If you’re an architecture buff, Iași is a generous place, with structures dating back to the medieval times. The Princely residence for three centuries, the city is a testimony to all major tides of history. Its architecture spans various styles: medieval, neogothic, neoclassic, baroque, neo-romanian, eclectic and brutalist.
The Palace of Culture
The people of Iași have developed as a garden city since ancient times, the current urban fabric coagulating around the courtyards of mansions and boyar palaces that can be admired today.
It is said that in Iași every stone speaks about the past, each about another past, the urban experience being a kaleidoscopic one – a real collage in which the image of the medieval city overlaps with the baroque, neoclassical, neo-gothic, art nouveau, art deco, modern, brutalist and contemporary.
The Palace of Culture is by far the most popular tourist destination in Iasi throughout the year, hosting 4 museums within the Moldova Museum Complex. Built on the ruins of the Princely Court from 1434 and of the Princely Palace from 1806, the Palace of Culture receives its appearance today in 1925 according to the plans of the Romanian architect Ion D. Beryndei.
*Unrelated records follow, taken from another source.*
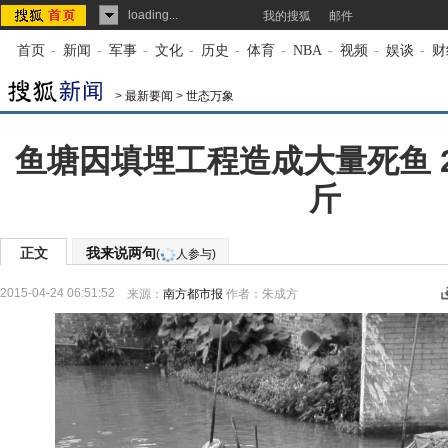
loading...
我的搜狐
邮件
首页
-
新闻
-
军事
-
文化
-
历史
-
体育
-
NBA
-
视频
-
娱谈
-
财
>
最新要闻
>
世态万象
鱼塘因填埋工程造成大量死鱼 
斤
正文
我来说两句
(
人参与)
2015-04-24 06:51:52
来源：
南方都市报
作者：朱成方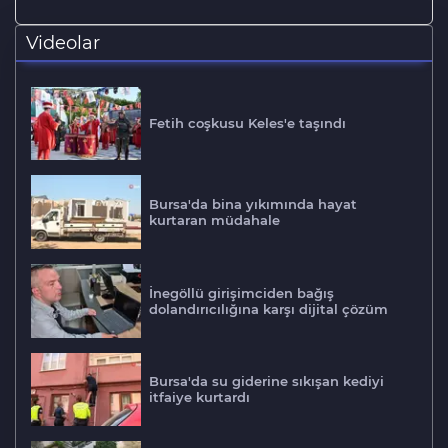
Videolar
Fetih coşkusu Keles'e taşındı
Bursa'da bina yıkımında hayat
kurtaran müdahale
İnegöllü girişimciden bağış
dolandırıcılığına karşı dijital çözüm
Bursa'da su giderine sıkışan kediyi
itfaiye kurtardı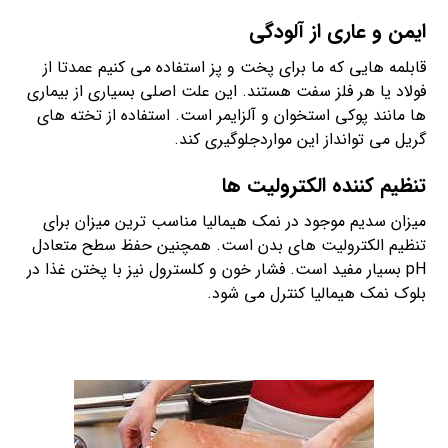
ایمن و عاری از آلودگی
قابلمه هایی که ما برای پخت و پز استفاده می کنیم عمدتا از
فولاد یا هر فلز سفت هستند. این علت اصلی بسیاری از بیماری
ها مانند پوکی استخوان و آلزایمر است. استفاده از تخته های
گریل می توانداز این مواردجلوگیری کند.
تنظیم کننده الکترولیت ها
میزان سدیم موجود در نمک هیمالیا مناسب ترین میزان برای
تنظیم الکترولیت های بدن است. همچنین حفظ سطح متعادل
pH بسیار مفید است. فشار خون و کلسترول نیز با پختن غذا در
بلوک نمک هیمالیا کنترل می شود.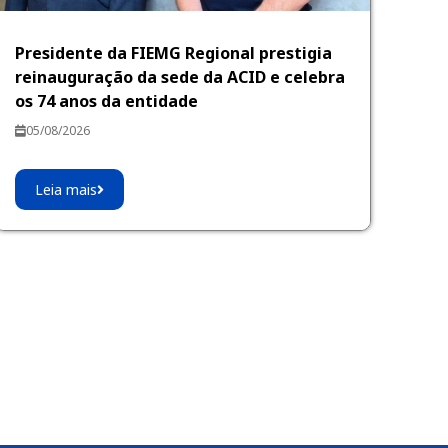
Presidente da FIEMG Regional prestigia
reinauguração da sede da ACID e celebra
os 74 anos da entidade
05/08/2026
Leia mais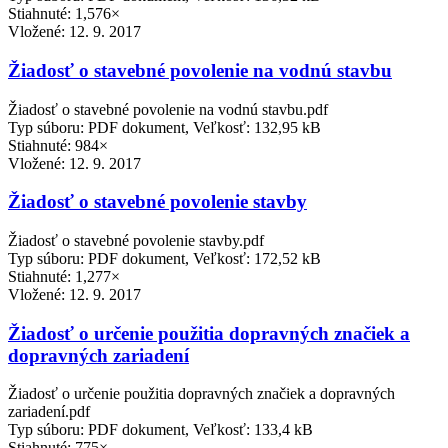
Stiahnuté: 1,576×
Vložené:
12. 9. 2017
Žiadosť o stavebné povolenie na vodnú stavbu
Žiadosť o stavebné povolenie na vodnú stavbu.pdf
Typ súboru: PDF dokument, Veľkosť: 132,95 kB
Stiahnuté: 984×
Vložené:
12. 9. 2017
Žiadosť o stavebné povolenie stavby
Žiadosť o stavebné povolenie stavby.pdf
Typ súboru: PDF dokument, Veľkosť: 172,52 kB
Stiahnuté: 1,277×
Vložené:
12. 9. 2017
Žiadosť o určenie použitia dopravných značiek a
dopravných zariadení
Žiadosť o určenie použitia dopravných značiek a dopravných
zariadení.pdf
Typ súboru: PDF dokument, Veľkosť: 133,4 kB
Stiahnuté: 775×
A true symbol of the city, the Palace of Culture is still the place around which revolves the most beautiful stories of Iasi; stories that each of us, from Iași, even for a few hours, has the duty to discover and pass on.
The fortified monasteries
Medieval lithographs portray Iasi as a medieval fortress, although archaeological evidence does not fully support this hypothesis. What we do know for sure is that strategically located around the center and along the main trade routes, the monasteries and fortified churches were real points of defense of the city.
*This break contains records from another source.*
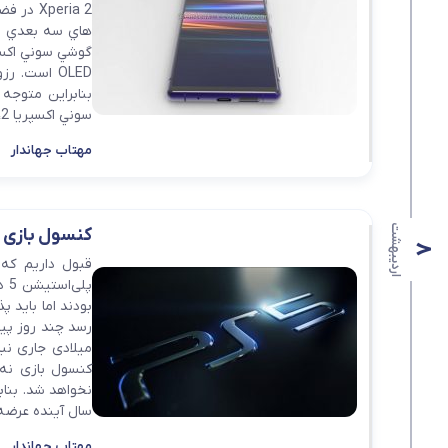
peria 2
هاي سه بعدي مي 
سوني اكسپريا 2، 158×3/68×3/8 ميلي ...
مهتاب جهاندار
اردیبهشت
کنسول بازی پلی‌ استیشن 5 تا ی
8
قبول داریم که 
پل
میلادی جاری نب
نخواهد شد. بنابر
سال آینده عرضه شود
مهتاب جهاندار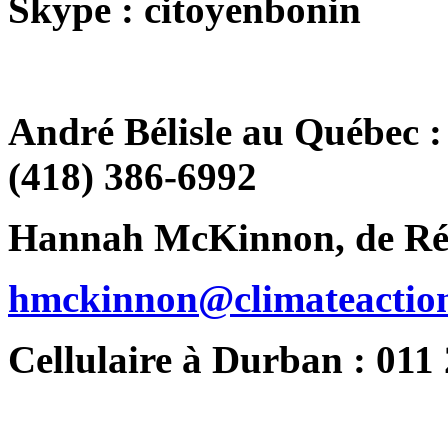
Skype : citoyenbonin
André Bélisle au Québec : 
(418) 386-6992
Hannah McKinnon, de Rés
hmckinnon@climateactio
Cellulaire à Durban : 011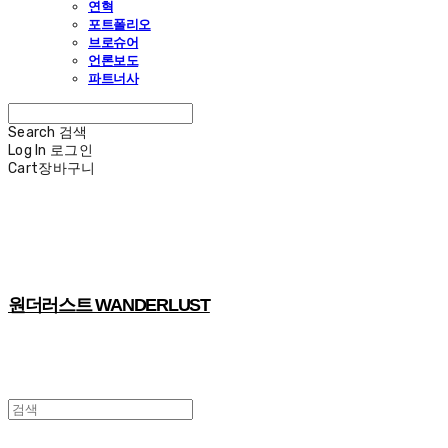
연혁
포트폴리오
브로슈어
언론보도
파트너사
Search
검색
Log In
로그인
Cart
장바구니
원더러스트 WANDERLUST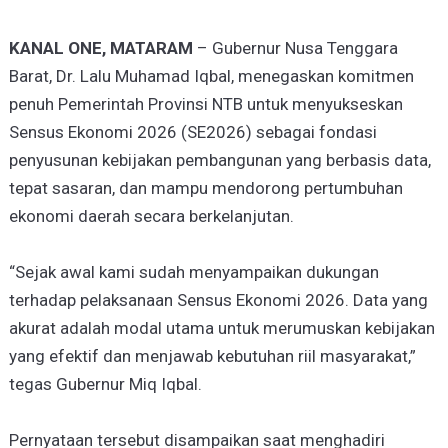
KANAL ONE, MATARAM
– Gubernur Nusa Tenggara
Barat, Dr. Lalu Muhamad Iqbal, menegaskan komitmen
penuh Pemerintah Provinsi NTB untuk menyukseskan
Sensus Ekonomi 2026 (SE2026) sebagai fondasi
penyusunan kebijakan pembangunan yang berbasis data,
tepat sasaran, dan mampu mendorong pertumbuhan
ekonomi daerah secara berkelanjutan.
“Sejak awal kami sudah menyampaikan dukungan
terhadap pelaksanaan Sensus Ekonomi 2026. Data yang
akurat adalah modal utama untuk merumuskan kebijakan
yang efektif dan menjawab kebutuhan riil masyarakat,”
tegas Gubernur Miq Iqbal.
Pernyataan tersebut disampaikan saat menghadiri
The fortified monasteries in Iași are a unique attraction capable of teleporting us to times that are intertwined with myths and legends. True repositories of the knowledge and teachings of the ancestors, the fortifications are today oases of peace and calm in an increasingly cosmopolitan and hectic city.
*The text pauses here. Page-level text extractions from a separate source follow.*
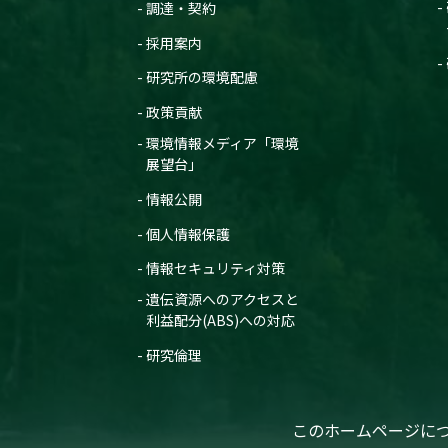
調達・契約
採用案内
研究所の環境配慮
政策貢献
環境情報メディア「環境
展望台」
情報公開
個人情報保護
情報セキュリティ対策
遺伝資源へのアクセスと
利益配分(ABS)への対応
研究倫理
このホームページに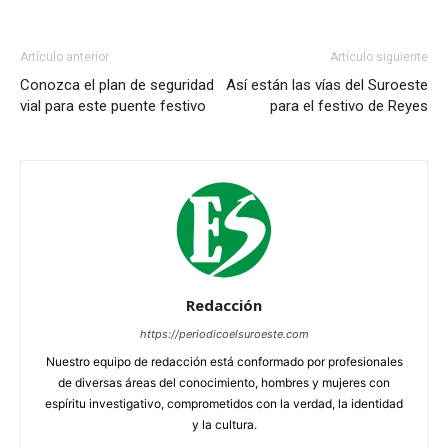
Artículo anterior
Artículo siguiente
Conozca el plan de seguridad
Así están las vías del Suroeste
vial para este puente festivo
para el festivo de Reyes
Redacción
https://periodicoelsuroeste.com
Nuestro equipo de redacción está conformado por profesionales
de diversas áreas del conocimiento, hombres y mujeres con
espíritu investigativo, comprometidos con la verdad, la identidad
y la cultura.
In the center there is the Golia Monastery, founded by Vasile Lupu, with an imposing defense tower along the Greek fortifications and the Bărboi Monastery with a bell tower built by Genoese craftsmen. To the south, on the banks of the Nicolina River, we find the Frumoasa fortified monastery, with the “Gate of the Hanged” and the “Palace on the Walls” and on the hills that bear their name are the Galata Monastery and the Citadel, two candles whose light still guards the city.
Brutalist architecture
In Iași, brutalism penetrated as an expression of communist propaganda, but, over time, due to the efforts of Nicolae Porumbescu, it became a particular current that, despite its volumetric drama, has the expression of a human-scale architecture.
Concrete, as the only form of expression, represented the language in which the traditional Romanian crafts were translated. Volumetric decorative elements, glazed facades made by wood sculptors, along with elements made of stamped concrete and volumetrics that interpret a wood architecture are the main forms of expression. The Romanian Academy and the Faculty of Architecture, projects designed by Nicolae Porumbescu, but also other buildings such as the “Mihai Ursachi” House of Culture or the “Ion Creangă” Cultural-Museum Complex bear his imprint.
The Civic Center, the Central Hall, the Tribunal and the Luceafărul Theater are also examples of brutalist architecture whose aesthetics have been domesticated with the help of decorations, plywood and elements of detail that cover the massive and sculptural volumes.